Start by adding extra layer of gamification, by awarding points for doing something. This doesn't always have to be something related to English learning, like answering a question or completing a dialogue either. Of course, those are great, but if you really want to sell the students on caring about their points, it's also a good idea to award points for tossing a ball into a hoop, passing a ball between team mates without it being intercepted, or otherwise scoring a goal. The idea is that students can gain points for doing something, but for every time they speak Japanese, a point is deducted. The result is that Japanese use immediately drops off, it might be that ALL SPEAKING will drop off as well, but from there you can build an expectation of 'No Japanese'. Now it's up to you to find a way to insinuate English use into the activity. If they're a well mannered class, then no ball or faux-sport is necessary, and you can award points to the team of whoever has the right answer or completes a conversation point. Even a rowdier class can understand the 'English Only Rules' and after learning to value the points, can be given more 'educational' activities after you've tapped into their competitive side. Teams will help put on a healthy pressure, and encourages players to police each other and at least not speak Japanese.

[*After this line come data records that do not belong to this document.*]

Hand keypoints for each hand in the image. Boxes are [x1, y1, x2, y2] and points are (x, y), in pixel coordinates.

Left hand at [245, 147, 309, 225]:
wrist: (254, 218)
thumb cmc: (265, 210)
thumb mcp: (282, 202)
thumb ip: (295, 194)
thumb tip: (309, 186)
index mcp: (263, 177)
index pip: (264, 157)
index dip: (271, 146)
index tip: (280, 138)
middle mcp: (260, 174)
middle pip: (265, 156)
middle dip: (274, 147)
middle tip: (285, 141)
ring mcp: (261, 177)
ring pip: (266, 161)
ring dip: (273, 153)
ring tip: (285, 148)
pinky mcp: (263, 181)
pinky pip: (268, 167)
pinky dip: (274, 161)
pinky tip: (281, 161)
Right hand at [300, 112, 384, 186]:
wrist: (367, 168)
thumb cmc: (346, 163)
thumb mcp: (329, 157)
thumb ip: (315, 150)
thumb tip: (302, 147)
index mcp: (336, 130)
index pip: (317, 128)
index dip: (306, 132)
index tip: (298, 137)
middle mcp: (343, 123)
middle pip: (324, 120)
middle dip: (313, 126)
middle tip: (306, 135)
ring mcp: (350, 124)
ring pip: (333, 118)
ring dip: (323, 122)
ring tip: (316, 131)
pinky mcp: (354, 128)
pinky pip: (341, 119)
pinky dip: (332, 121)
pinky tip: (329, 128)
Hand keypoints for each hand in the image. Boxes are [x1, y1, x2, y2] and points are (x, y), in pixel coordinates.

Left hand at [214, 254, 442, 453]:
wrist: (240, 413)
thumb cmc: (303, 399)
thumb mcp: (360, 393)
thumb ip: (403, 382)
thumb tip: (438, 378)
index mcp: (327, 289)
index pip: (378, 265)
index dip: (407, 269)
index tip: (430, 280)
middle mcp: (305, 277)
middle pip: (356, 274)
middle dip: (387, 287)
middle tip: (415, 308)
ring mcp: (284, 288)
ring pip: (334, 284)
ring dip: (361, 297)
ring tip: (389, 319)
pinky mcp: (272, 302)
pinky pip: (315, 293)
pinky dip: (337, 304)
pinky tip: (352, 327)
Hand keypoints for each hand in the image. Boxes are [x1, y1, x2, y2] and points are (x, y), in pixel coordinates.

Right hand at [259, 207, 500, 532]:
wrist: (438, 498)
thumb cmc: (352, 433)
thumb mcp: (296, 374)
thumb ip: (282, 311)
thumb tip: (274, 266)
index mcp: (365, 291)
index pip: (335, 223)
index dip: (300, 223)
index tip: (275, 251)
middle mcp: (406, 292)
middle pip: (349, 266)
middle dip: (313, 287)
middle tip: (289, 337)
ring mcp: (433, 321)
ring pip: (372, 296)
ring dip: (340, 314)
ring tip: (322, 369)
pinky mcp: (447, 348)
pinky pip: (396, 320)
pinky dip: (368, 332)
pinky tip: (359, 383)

Giving points for doing something is great, but the rules must be simple and clear. If you're giving out points willy-nilly, students lose motivation and won't value their worth. They must be clear on how to gain points clearly.

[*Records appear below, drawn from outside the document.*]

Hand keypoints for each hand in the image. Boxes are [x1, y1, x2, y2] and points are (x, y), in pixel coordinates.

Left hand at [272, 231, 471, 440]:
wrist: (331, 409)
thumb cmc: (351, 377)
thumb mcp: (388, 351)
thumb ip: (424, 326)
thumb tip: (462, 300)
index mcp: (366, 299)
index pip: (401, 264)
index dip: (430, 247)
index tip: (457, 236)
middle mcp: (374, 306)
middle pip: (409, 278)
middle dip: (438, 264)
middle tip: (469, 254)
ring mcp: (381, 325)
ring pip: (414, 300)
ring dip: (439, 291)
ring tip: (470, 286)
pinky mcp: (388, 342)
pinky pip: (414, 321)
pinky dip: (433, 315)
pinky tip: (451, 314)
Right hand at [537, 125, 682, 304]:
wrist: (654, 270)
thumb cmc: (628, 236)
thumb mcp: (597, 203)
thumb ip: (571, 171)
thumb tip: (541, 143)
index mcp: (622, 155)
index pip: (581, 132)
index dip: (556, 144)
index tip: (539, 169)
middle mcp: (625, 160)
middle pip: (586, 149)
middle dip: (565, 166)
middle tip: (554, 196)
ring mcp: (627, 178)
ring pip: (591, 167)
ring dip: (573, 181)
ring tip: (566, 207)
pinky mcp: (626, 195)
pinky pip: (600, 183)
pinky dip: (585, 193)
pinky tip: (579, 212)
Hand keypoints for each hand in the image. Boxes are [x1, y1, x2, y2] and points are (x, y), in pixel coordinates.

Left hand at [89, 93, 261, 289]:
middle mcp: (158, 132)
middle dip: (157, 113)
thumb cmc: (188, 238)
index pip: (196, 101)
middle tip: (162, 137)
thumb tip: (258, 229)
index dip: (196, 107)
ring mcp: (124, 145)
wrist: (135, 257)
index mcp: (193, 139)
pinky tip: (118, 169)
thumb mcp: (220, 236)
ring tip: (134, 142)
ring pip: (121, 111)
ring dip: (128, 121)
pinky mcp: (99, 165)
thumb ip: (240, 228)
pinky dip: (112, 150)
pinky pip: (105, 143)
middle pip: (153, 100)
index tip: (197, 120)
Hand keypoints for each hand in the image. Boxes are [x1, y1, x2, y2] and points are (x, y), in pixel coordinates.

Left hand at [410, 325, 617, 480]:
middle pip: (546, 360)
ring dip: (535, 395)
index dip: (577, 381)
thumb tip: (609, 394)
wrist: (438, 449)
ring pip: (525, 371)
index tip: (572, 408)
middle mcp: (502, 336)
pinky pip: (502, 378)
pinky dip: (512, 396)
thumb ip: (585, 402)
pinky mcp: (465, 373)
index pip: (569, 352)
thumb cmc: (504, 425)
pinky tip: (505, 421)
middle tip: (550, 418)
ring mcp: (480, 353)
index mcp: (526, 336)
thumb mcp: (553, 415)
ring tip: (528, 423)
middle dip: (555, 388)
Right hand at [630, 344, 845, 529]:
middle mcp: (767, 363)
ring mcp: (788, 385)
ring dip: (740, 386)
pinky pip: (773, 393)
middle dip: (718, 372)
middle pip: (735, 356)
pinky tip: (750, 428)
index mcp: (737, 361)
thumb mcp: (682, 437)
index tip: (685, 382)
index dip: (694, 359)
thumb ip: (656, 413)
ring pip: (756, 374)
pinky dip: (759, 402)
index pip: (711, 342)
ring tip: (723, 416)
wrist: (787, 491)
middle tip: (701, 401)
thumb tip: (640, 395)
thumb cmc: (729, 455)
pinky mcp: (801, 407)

Also, be sure to start the game where everyone has five points or so from the beginning, so they have something to lose right from the start. You don't want to put them into the negatives while they're still adjusting to not speaking Japanese.

Lastly, having a clear start and finish for this English-only 'time' will help students from burning out and to clarify your expectation. Have students huddle-up, or shout out in unison "Let's start speaking English", something to let them know that the game has begun, or likewise ended.

A few final points of polish, the best way to keep track of points is not with numbers on the black board, but with something tangible like marbles, folded paper, or coins. So that every time a student answers the question, completes an activity, or exchanges with another student, they can swap coins and add it to their own team's bucket. This physical connection can add a lot of value, weight, and sense of reward to the game overall. Likewise if someone speaks Japanese, having them remove that point from their teams collection themselves can be the right kind of traumatic experience (for players mature enough to handle it). This is another reason why it might be good not to keep the score as marks on the board. Students might lose motivation if they are clearly losing, and that ambiguity can be useful and allow you to fudge the numbers slightly and give a better sense of competition.

"Taking points away for speaking Japanese."

This gamifying, or rewarding of standard classroom practice, or for not speaking Japanese, should help motivate students. But in case they are really unmotivated, or competition is too stressful for them, than having teams work together to earn enough points to choose a game they want to play, or some other kind of prize should help motivate them. But rather than a bottom-up approach, I've always preferred a top-down, or threatening approach. Where if the class or a team doesn't get enough points, than they will be punished in some hilarious way. Either by doing an embarrassing dance, push-ups in front of the class, or cleaning-up after the game. Something lighthearted but playfully humiliating is best, but of course, it takes a special situation of overall warmth and acceptance to allow for this kind of good natured ribbing.

Taking points for speaking Japanese can be adapted to fit any lesson, game, or activity with a little creativity and routine, and it is guaranteed to encourage students to at least keep quiet, but at best speak more English.